The video of the officer kneeling on a 15-year-old's neck was shot after police were called to a fight near George Vanier High School involving 15 teenagers from two schools.

Villefranche and other leaders, including Quebec solidaire MNA Andres Fontecilla are calling for more social workers in the community and for police reforms to combat racial profiling.

“I denounce the racial profiling behind this police intervent in Villeray and I ask (Public Security Minister Genevieve) Guilbeault and (Minister Responsible for the Fight Against Racism) Benoit Charette for public policy based not on police intervention, but based on social intervention, on prevention,” said Fontecilla.

A spokesperson for Guilbeault said “racial profiling is a practice that concerns us and action has been taken to remedy it” but that the ministry “is still analyzing the recommendations of the Advisory Committee on Police Reality tabled on May 25.”

Villefranche said she also wants to see an end to police tactics such as placing a knee on people's necks.

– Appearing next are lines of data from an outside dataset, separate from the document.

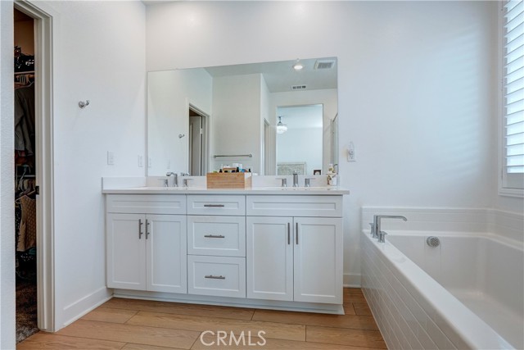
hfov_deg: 90.0
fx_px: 262
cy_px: 175
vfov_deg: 67.4
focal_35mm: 18
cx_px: 262
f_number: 11
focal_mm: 12
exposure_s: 1/30
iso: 400
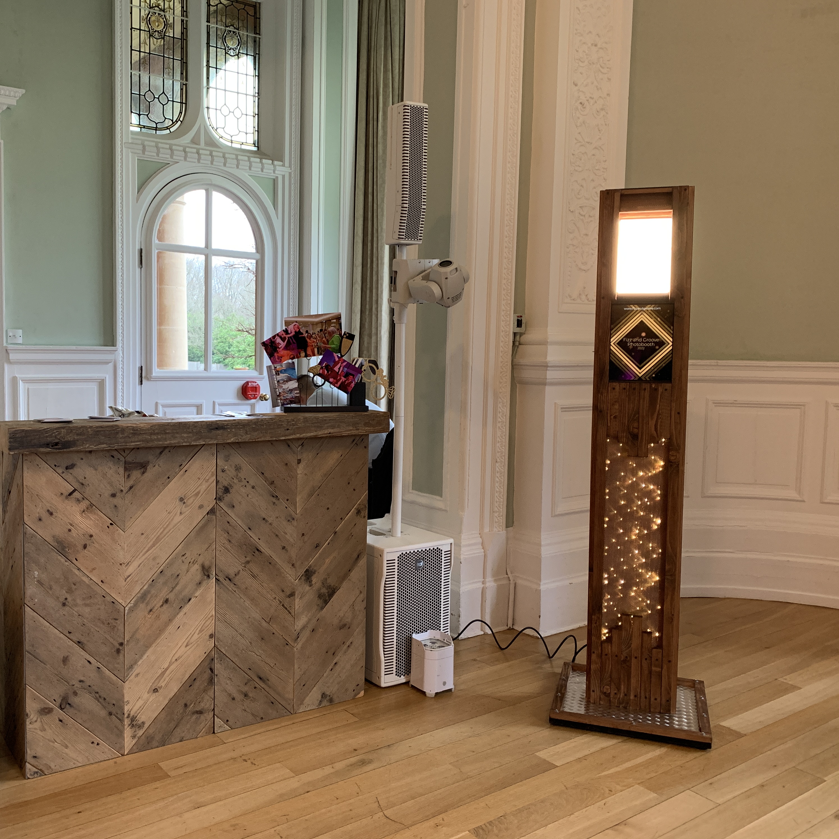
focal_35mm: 31
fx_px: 850
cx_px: 337
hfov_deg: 52.2
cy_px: 416
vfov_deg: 52.5
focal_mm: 4.25
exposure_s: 1/60
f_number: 1.8
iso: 160
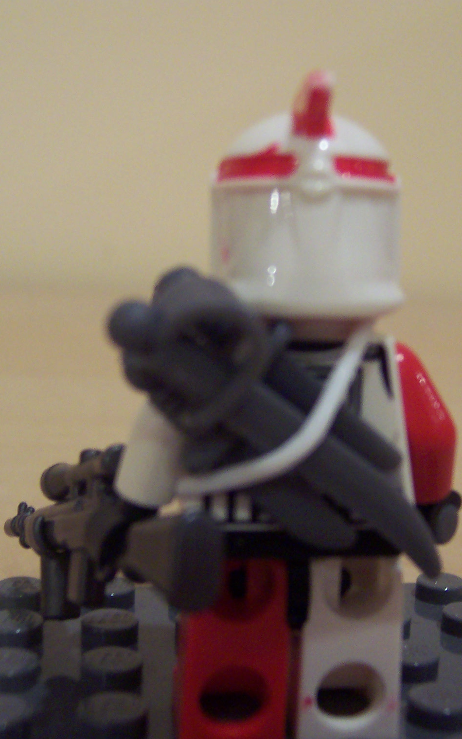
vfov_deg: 39.6
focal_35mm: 51
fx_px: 1027
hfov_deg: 25.3
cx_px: 285
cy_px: 370
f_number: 2.8
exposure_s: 1/10
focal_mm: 5.6
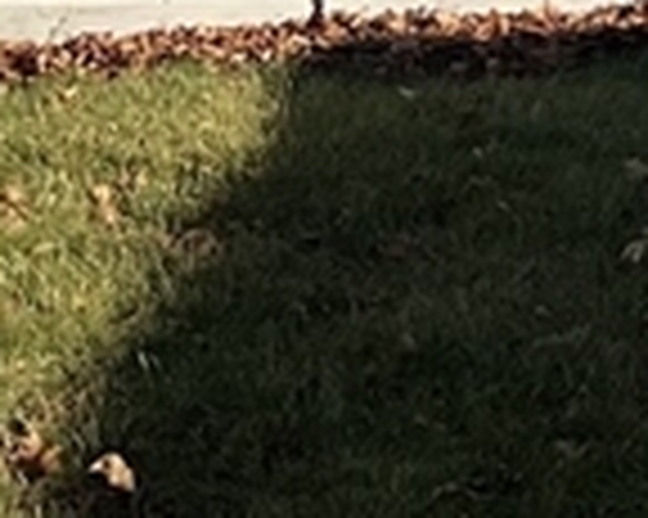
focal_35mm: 201
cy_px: -1158
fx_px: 3852
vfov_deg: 6.8
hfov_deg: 8.8
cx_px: 1490
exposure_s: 1/2058
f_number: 1.8
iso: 16
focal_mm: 3
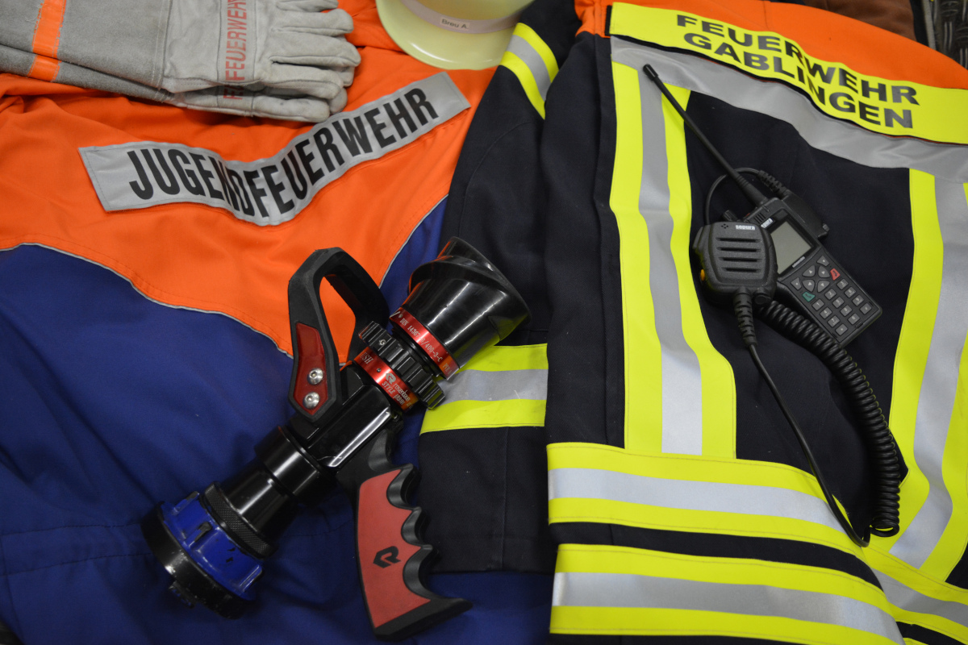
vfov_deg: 40.0
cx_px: 484
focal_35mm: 33
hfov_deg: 57.2
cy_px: 322
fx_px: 887
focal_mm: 22
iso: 1100
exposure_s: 1/30
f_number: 3.8
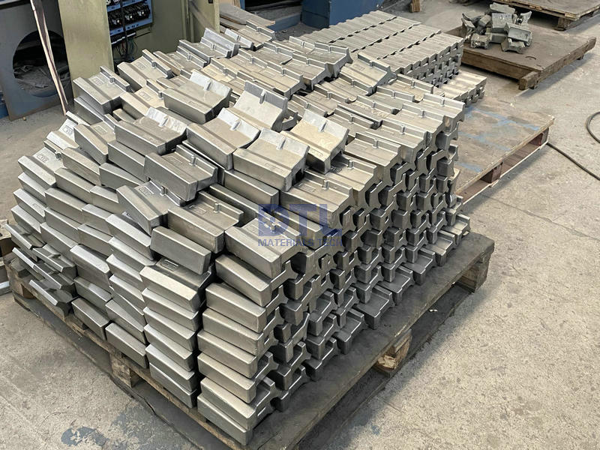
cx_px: 300
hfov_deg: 67.3
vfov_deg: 53.1
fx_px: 451
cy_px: 225
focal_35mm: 26
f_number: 1.8
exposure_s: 1/60
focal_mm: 4.25
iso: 160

“They have to answer, how come they had that violence against two kids?” she said. “They have to answer that question, they cannot find excuses, they have to answer and be accountable.”

A spokesperson for the SPVM said the protocol is for an investigation to be held any time a police officer uses force. At the time the video first spread, the SPVM defended the officer's actions, saying the boy was handcuffed, searched and what appeared to be a stun gun was found.

Police would not comment on the investigation's status, citing a lawsuit filed by the teen's family.